----- SOURCE PASSAGE -----

Reinforcement learning for combinatorial optimization (Help with PhD research)

Good day,

I am doing my PhD in operation research in logistics. I want to create an urban logistics simulation, during which I would show how autonomous vehicles can adapt to disruptions and resilience would emerge. The theoretical approach is based on complex-adaptive systems theory.

As I understand, the routing should be made by using “reinforcement learning for combinatorial optimization”, however, I do not have experience related to RL application for route scheduling. Could anyone recommend courses or literature related to this topic?

If anyone has developed such a model, maybe could provide some insights in to the data architecture? As I understand this would be similar to supervised learning, however sequence of categories must also be taken into consideration.
Should the implementation be based on graphs?
Or should I have features categorizing a trip with evaluation of the cost function?

----- SOURCE MATERIAL -----

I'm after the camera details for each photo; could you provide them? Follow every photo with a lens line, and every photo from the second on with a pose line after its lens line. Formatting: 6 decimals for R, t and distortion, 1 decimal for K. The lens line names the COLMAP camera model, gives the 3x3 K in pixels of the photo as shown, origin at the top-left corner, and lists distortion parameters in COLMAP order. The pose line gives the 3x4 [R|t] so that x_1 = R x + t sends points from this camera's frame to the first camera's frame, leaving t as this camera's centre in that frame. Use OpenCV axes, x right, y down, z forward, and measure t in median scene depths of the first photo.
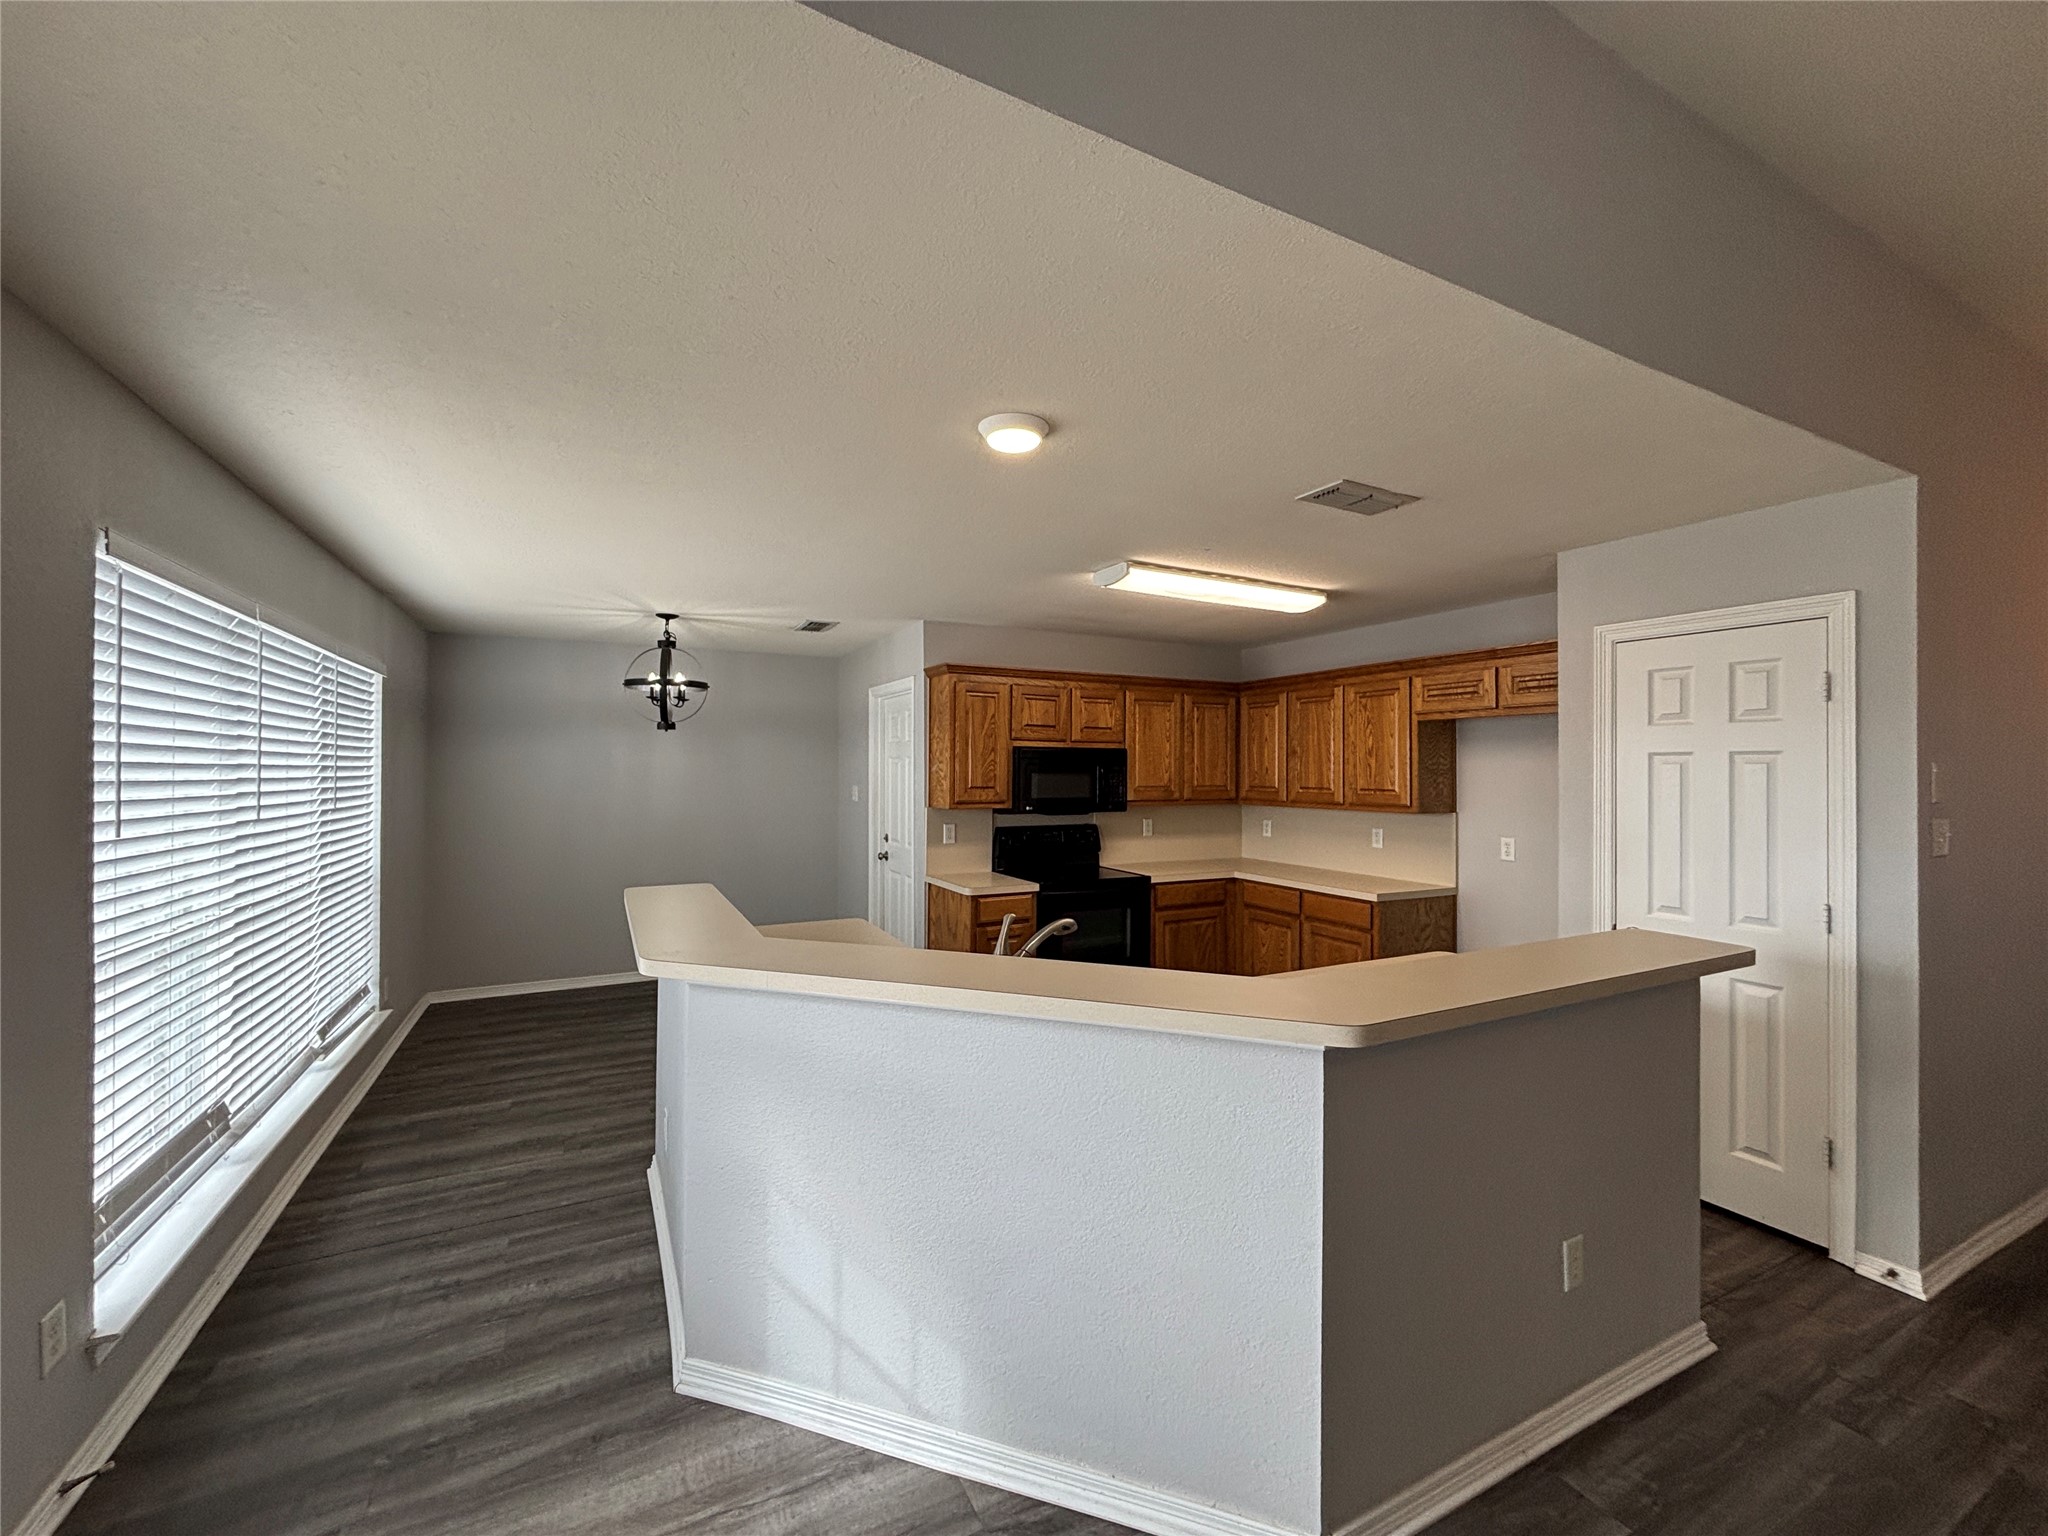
lens RADIAL K [[829.2, 0, 1003.8], [0, 829.2, 766.2], [0, 0, 1]] dist [0.003965, 0.000357]
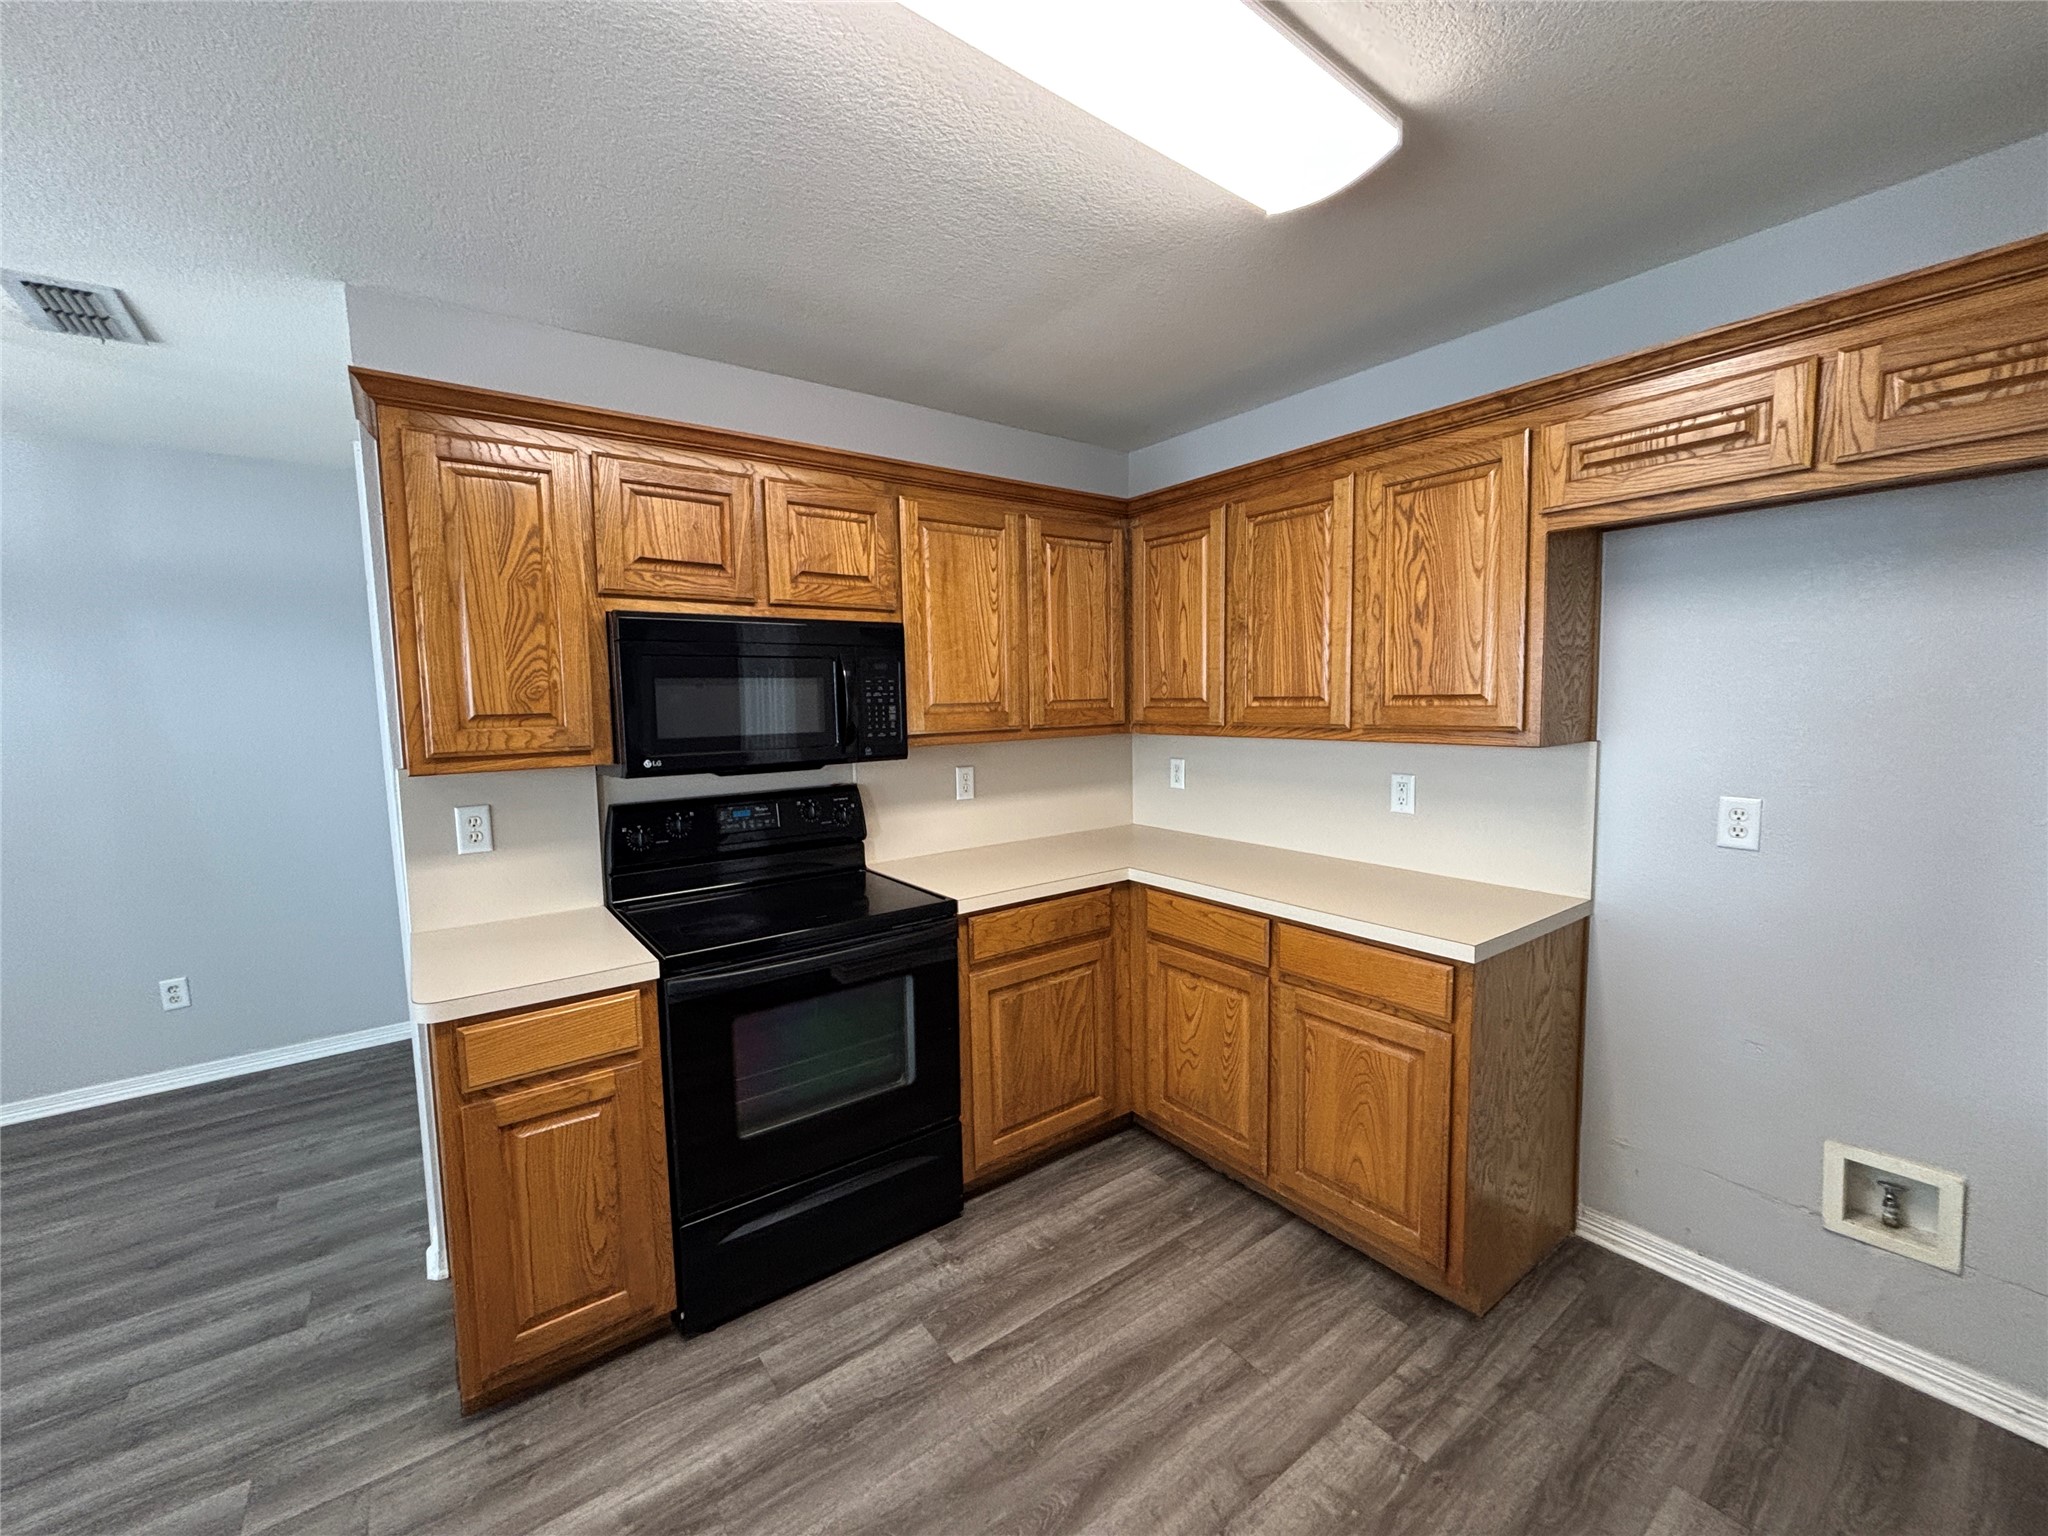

-----

→ THE PROBLEM: Return the forum post on reinforcement learning for route scheduling verbatim, from "I am doing my" to "to this topic?". The listing is separate material, unrelated to the forum post.

→ WRITTEN ANSWER:
I am doing my PhD in operation research in logistics. I want to create an urban logistics simulation, during which I would show how autonomous vehicles can adapt to disruptions and resilience would emerge. The theoretical approach is based on complex-adaptive systems theory.

As I understand, the routing should be made by using “reinforcement learning for combinatorial optimization”, however, I do not have experience related to RL application for route scheduling. Could anyone recommend courses or literature related to this topic?